Primero miramos los modelos de armario que vienen ya “hechos”, y ninguno nos valía. Con lo cual, había que hacer uno de esos modulares a nuestro gusto con una amable dependienta, o eso era lo que creía yo, porque ¡Ay amigo! Aquí llegó el origen de la ciclogénesis explosiva: mi Querido Novio encontró que vendían puertas de armarios sueltas –se ve que no estaban lo suficientemente escondidas en la exposición y dio con ellas, cachis- y quería ver si podrían comprarse las puertas solas. Yo, que odio en secreto ese armario cochambroso que tenemos, quería deshacerme de él como la mafia se deshace de esa gente que le molesta -discretamente pero sin piedad-. El tercer factor desestabilizador en esta historia es mi padre que no sé si está mayor o es un empanado que va a su bola y pasa del mundo.

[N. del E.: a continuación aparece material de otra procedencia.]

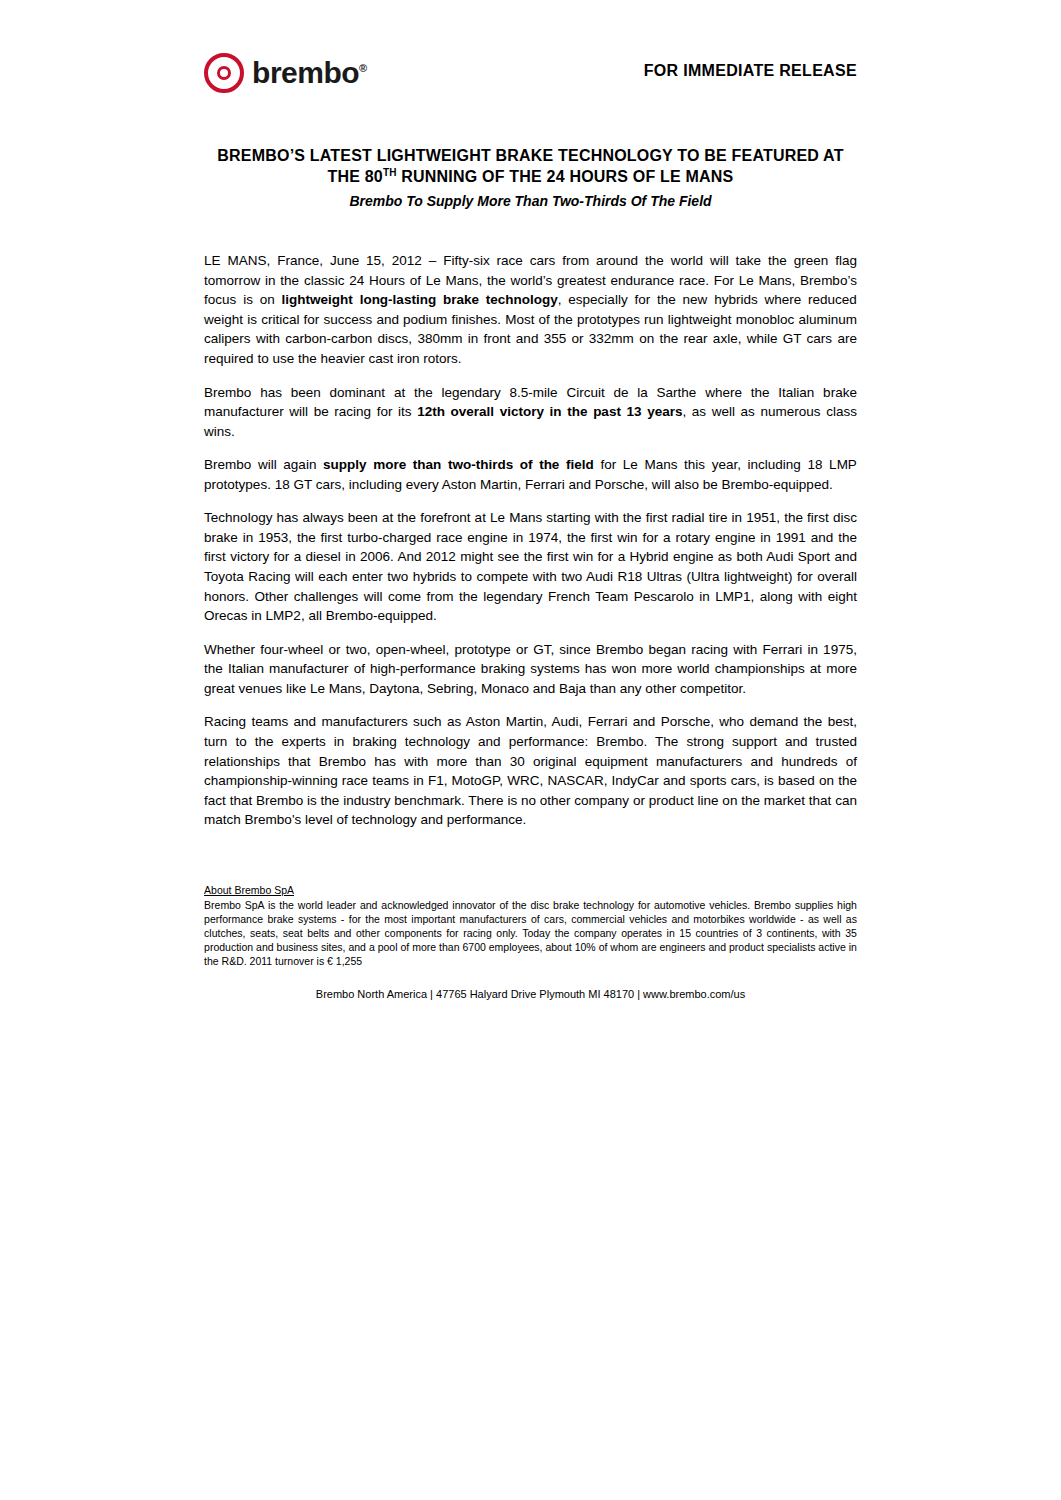brembo®
FOR IMMEDIATE RELEASE
BREMBO’S LATEST LIGHTWEIGHT BRAKE TECHNOLOGY TO BE FEATURED AT THE 80TH RUNNING OF THE 24 HOURS OF LE MANS
Brembo To Supply More Than Two-Thirds Of The Field
LE MANS, France, June 15, 2012 – Fifty-six race cars from around the world will take the green flag tomorrow in the classic 24 Hours of Le Mans, the world’s greatest endurance race. For Le Mans, Brembo’s focus is on lightweight long-lasting brake technology, especially for the new hybrids where reduced weight is critical for success and podium finishes. Most of the prototypes run lightweight monobloc aluminum calipers with carbon-carbon discs, 380mm in front and 355 or 332mm on the rear axle, while GT cars are required to use the heavier cast iron rotors.
Brembo has been dominant at the legendary 8.5-mile Circuit de la Sarthe where the Italian brake manufacturer will be racing for its 12th overall victory in the past 13 years, as well as numerous class wins.
Brembo will again supply more than two-thirds of the field for Le Mans this year, including 18 LMP prototypes. 18 GT cars, including every Aston Martin, Ferrari and Porsche, will also be Brembo-equipped.
Technology has always been at the forefront at Le Mans starting with the first radial tire in 1951, the first disc brake in 1953, the first turbo-charged race engine in 1974, the first win for a rotary engine in 1991 and the first victory for a diesel in 2006. And 2012 might see the first win for a Hybrid engine as both Audi Sport and Toyota Racing will each enter two hybrids to compete with two Audi R18 Ultras (Ultra lightweight) for overall honors. Other challenges will come from the legendary French Team Pescarolo in LMP1, along with eight Orecas in LMP2, all Brembo-equipped.
Whether four-wheel or two, open-wheel, prototype or GT, since Brembo began racing with Ferrari in 1975, the Italian manufacturer of high-performance braking systems has won more world championships at more great venues like Le Mans, Daytona, Sebring, Monaco and Baja than any other competitor.
Racing teams and manufacturers such as Aston Martin, Audi, Ferrari and Porsche, who demand the best, turn to the experts in braking technology and performance: Brembo. The strong support and trusted relationships that Brembo has with more than 30 original equipment manufacturers and hundreds of championship-winning race teams in F1, MotoGP, WRC, NASCAR, IndyCar and sports cars, is based on the fact that Brembo is the industry benchmark. There is no other company or product line on the market that can match Brembo's level of technology and performance.
About Brembo SpA
Brembo SpA is the world leader and acknowledged innovator of the disc brake technology for automotive vehicles. Brembo supplies high performance brake systems - for the most important manufacturers of cars, commercial vehicles and motorbikes worldwide - as well as clutches, seats, seat belts and other components for racing only. Today the company operates in 15 countries of 3 continents, with 35 production and business sites, and a pool of more than 6700 employees, about 10% of whom are engineers and product specialists active in the R&D. 2011 turnover is € 1,255
Brembo North America | 47765 Halyard Drive Plymouth MI 48170 | www.brembo.com/us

Le llamamos para preguntarle las medidas de las puertas del armario (Porque claro, medidas del espacio teníamos, pero de las puertas solo no). Al buen hombre le metimos en un marrón, pero es que vivimos a 8 minutos de distancia y era una cosa rápida. Bien, tardó DOS HORAS Y MEDIA. En ese entreacto: no encontraba las llaves de mi casa, llamó a mi madre para que le dijera dónde estaban pero no le cogió el teléfono, encontró las llaves él solo, fue a mi casa, las llaves que había cogido no eran las llaves de mi casa, volvió a su casa, volvió a llamar a mi madre que pasó de él nuevamente, consiguió encontrar las famosas llaves, esta vez sí, fue otra vez a mi casa y entró.

Y dentro de mi casa estaba el bendito padre de mi Querido Novio que no tardó dos horas en encontrar las puñeteras llaves de las pelotas. Yo, mientras tanto, llenaba el carro de chorradas para paliar el estrés.

Le hubiera sacado los ojos.

Ese tiempo de espera en Ikea con mi padre llamando para decir “No encuentro las llaves” después “Sí, ya están” después “No, que no eran las llaves”, y sucesivas llamadas consiguieron desquiciarme hasta límites insospechados. Todo ello para encima tener como fin el mantener ese odiado armario en casa forever. Así que mi conversación tensa en Ikea con mi Querido Novio era: “Pero vamos a ver, si teníamos claro que veníamos a Ikea precisamente a comprar un armario porque el otro da asco, ¿Por qué estamos ahora mirando las medidas de las puertas de los armarios? Si queremos un armario entero nuevo, ¡Joder!”

Y la gente pasaba y nos miraba pensando “Pues sí que es verdad que Ikea es foco de broncas, sí”. Total, que el padre de mi amado novio nos dio las medidas de las puertas y no eran válidas. Casi casi me marco un bailecito de la victoria como si fuese Neymar, pero me contuve y pude decir así con una cara de pena impostadísima: “Bueno, pues ahora ya solo nos queda mirar el armario modular a nuestra medida”.

¡VICTORIA! Me llevé el gato al agua.

Sin embargo, el Karma es astuto y a veces hasta es cachondo como él solo. Resulta que al llevarnos todo a casa y montar el armario… ¡Las puertas que nos hemos traído no son válidas! ¡Son pequeñas! Ay, el Karma, qué cachondo es.

Apuesto a que tengo a mi Querido Novio disimulando sus ganas de marcarse un “¡Vamos! ¡Toma puertas!” al más puro estilo de Rafa Nadal y darme en el morro.


 
Menos mal que es un amor y no lo hace, más majo él. Ahora somos dos algodoncitos de azúcar en nuestra remodelada casa de Ikea con armarios sin puertas. Y tan pichis. Las puertas ya llegarán.